Spain’s health department reviews strategy
SPAIN’S health chiefs decide next week how to proceed with the vaccination of some two million people who received a first AstraZeneca shot but were denied the second over fears concerning rare blood clots.
The decision involves continuing with the programme – which regulators have ruled the benefits far outweigh the risks – or use a cocktail of vaccine and administering a Pfizer shot.
Research now shows mixing the two vaccines triples adverse side effects but while this is ‘important’ to the health’s ministry’s consideration, they were short-lived and countered with simple paracetamol.
A study named Com-Cov at Oxford University has looked at the affects of mixing different vaccines and the results have been made public via the prestigious medical journal Lancet.
The combination of AstraZeneca followed by a Pfizer shot was found to trigger fatigue in 75% of people; 60% reported suffering a headache; nearly 60% complained of muscle pain; and half of a ‘general malaise’.
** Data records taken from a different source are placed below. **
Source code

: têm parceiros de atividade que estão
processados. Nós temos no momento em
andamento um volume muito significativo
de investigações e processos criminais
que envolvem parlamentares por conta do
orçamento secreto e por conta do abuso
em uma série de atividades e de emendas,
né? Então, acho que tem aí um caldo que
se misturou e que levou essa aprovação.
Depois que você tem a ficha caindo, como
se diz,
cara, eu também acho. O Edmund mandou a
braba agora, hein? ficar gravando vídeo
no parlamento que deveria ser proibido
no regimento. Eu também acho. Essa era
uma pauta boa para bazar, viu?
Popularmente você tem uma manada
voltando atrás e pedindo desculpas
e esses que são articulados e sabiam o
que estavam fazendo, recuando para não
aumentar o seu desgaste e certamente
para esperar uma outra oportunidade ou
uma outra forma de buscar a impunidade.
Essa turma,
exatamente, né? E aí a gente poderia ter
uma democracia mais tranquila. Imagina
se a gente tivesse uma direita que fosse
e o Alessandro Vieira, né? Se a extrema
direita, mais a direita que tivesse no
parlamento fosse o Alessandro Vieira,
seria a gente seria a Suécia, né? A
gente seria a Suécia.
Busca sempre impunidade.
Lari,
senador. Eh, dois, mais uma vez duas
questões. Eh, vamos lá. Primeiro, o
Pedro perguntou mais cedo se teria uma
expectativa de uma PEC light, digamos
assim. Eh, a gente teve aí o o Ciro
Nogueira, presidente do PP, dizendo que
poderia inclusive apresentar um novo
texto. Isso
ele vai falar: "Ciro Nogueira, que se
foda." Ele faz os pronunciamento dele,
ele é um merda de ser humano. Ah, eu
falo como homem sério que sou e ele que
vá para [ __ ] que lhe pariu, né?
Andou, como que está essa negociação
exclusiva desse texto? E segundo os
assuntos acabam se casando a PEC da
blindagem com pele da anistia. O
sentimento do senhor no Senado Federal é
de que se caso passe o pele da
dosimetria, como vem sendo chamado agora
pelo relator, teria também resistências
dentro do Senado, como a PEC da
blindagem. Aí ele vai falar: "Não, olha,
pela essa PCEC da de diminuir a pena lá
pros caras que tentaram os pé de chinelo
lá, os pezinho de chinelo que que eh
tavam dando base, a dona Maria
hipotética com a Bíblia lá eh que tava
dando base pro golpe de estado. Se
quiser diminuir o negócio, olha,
The Spanish government said the British research tallied with its own ‘CombiVacs’ study in Madrid – which looked at 600 volunteers aged under 60, first given AstraZeneca, followed by a Pfizer jab.
Across Europe, out of six million second doses of AstraZeneca, only six cases of thrombosis were discovered.
The government wants to end ‘vaccine limbo’ for those waiting for a second shot. The choices are to give a second AstraZeneca vaccine as recommended by the European Medicines Agency, combine vaccines after verifying the side-effects are mild and short-lived; or leaving the two million with just one jab and trust it gives them 70% immunisation.